AIM OF THE TASK:
Everything before the line containing "212 370 2617" stays out; print that line and all lines below it through the last, exactly.
* * *
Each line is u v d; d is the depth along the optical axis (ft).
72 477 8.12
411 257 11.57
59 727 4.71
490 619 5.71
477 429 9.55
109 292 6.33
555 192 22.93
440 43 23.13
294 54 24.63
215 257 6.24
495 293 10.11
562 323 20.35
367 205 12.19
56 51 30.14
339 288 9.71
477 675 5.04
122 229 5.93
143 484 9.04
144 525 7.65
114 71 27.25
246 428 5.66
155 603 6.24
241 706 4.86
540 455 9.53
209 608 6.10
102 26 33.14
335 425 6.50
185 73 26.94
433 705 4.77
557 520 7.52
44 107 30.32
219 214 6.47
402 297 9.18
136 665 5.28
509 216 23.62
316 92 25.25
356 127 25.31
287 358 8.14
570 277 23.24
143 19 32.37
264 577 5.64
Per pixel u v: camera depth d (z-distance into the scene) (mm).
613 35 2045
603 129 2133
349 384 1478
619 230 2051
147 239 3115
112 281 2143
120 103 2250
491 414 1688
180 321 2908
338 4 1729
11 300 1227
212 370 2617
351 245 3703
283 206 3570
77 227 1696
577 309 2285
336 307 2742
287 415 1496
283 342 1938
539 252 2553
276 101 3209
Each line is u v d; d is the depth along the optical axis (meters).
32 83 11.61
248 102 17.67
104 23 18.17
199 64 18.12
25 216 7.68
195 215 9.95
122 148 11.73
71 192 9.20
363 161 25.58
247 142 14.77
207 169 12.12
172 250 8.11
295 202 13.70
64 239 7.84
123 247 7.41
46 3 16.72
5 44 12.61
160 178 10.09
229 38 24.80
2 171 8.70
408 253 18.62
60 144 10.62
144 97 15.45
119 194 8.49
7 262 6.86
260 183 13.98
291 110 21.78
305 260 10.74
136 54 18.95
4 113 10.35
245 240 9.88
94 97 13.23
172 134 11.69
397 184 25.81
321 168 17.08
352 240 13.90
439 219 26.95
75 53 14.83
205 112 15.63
* * *
SOLVED EXERCISE:
212 370 2617
351 245 3703
283 206 3570
77 227 1696
577 309 2285
336 307 2742
287 415 1496
283 342 1938
539 252 2553
276 101 3209
Each line is u v d; d is the depth along the optical axis (meters).
32 83 11.61
248 102 17.67
104 23 18.17
199 64 18.12
25 216 7.68
195 215 9.95
122 148 11.73
71 192 9.20
363 161 25.58
247 142 14.77
207 169 12.12
172 250 8.11
295 202 13.70
64 239 7.84
123 247 7.41
46 3 16.72
5 44 12.61
160 178 10.09
229 38 24.80
2 171 8.70
408 253 18.62
60 144 10.62
144 97 15.45
119 194 8.49
7 262 6.86
260 183 13.98
291 110 21.78
305 260 10.74
136 54 18.95
4 113 10.35
245 240 9.88
94 97 13.23
172 134 11.69
397 184 25.81
321 168 17.08
352 240 13.90
439 219 26.95
75 53 14.83
205 112 15.63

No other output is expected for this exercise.